Major Topics/Skills to be Covered:
  • Culture
  • Humans and primates
  • Language and communication
  • Human origins
  • Early farming communities
  • Ancient civilizations
  • Economic anthropology
  • Religion and worldview
  • Political anthropology
  • Families, kinship, and marriage
  • Gender and gender roles
  • Ethnicity and race
  • Globalization

Recommended maximum class size for this course: 35

Library Resources:

Online databases are available at the Columbia College Stafford Library.  You may access them using your CougarTrack login and password when prompted.
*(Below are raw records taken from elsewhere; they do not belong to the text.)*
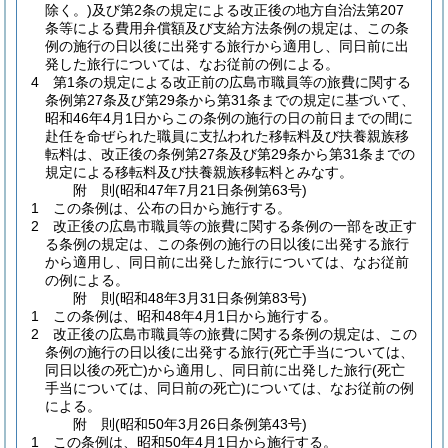
除く。)
及び第2条の規定による改正後の地方自治法第207
条等による費用弁償額及び支給方法条例の規定は、この条
例の施行の日以後に出発する旅行から適用し、同日前に出
発した旅行については、なお従前の例による。
4
第1条の規定による改正前の広島市職員等の旅費に関する
条例第27条及び第29条から第31条までの規定に基づいて、
昭和46年4月1日からこの条例の施行の日の前日までの間に
赴任を命ぜられた職員に支払われた移転料及び扶養親族移
転料は、改正後の条例第27条及び第29条から第31条までの
規定による移転料及び扶養親族移転料とみなす。
附
則
(昭和47年7月21日
条例第63号)
1
この条例は、公布の日から施行する。
2
改正後の広島市職員等の旅費に関する条例の一部を改正す
る条例の規定は、この条例の施行の日以後に出発する旅行
から適用し、同日前に出発した旅行については、なお従前
の例による。
附
則
(昭和48年3月31日
条例第83号)
1
この条例は、昭和48年4月1日から施行する。
2
改正後の広島市職員等の旅費に関する条例の規定は、この
条例の施行の日以後に出発する旅行
(死亡手当については、
同日以後の死亡)
から適用し、同日前に出発した旅行
(死亡
手当については、同日前の死亡)
については、なお従前の例
による。
附
則
(昭和50年3月26日
条例第43号)
1
この条例は、昭和50年4月1日から施行する。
Prepared by: Aurelien Mauxion Date: November 29, 2016
NOTE: The intention of this master course syllabus is to provide an outline of the contents of this course, as specified by the faculty of Columbia College, regardless of who teaches the course, when it is taught, or where it is taught. Faculty members teaching this course for Columbia College are expected to facilitate learning pursuant to the course learning outcomes and cover the subjects listed in the Major Topics/Skills to be Covered section. However, instructors are also encouraged to cover additional topics of interest so long as those topics are relevant to the course's subject. The master syllabus is, therefore, prescriptive in nature but also allows for a diversity of individual approaches to course material.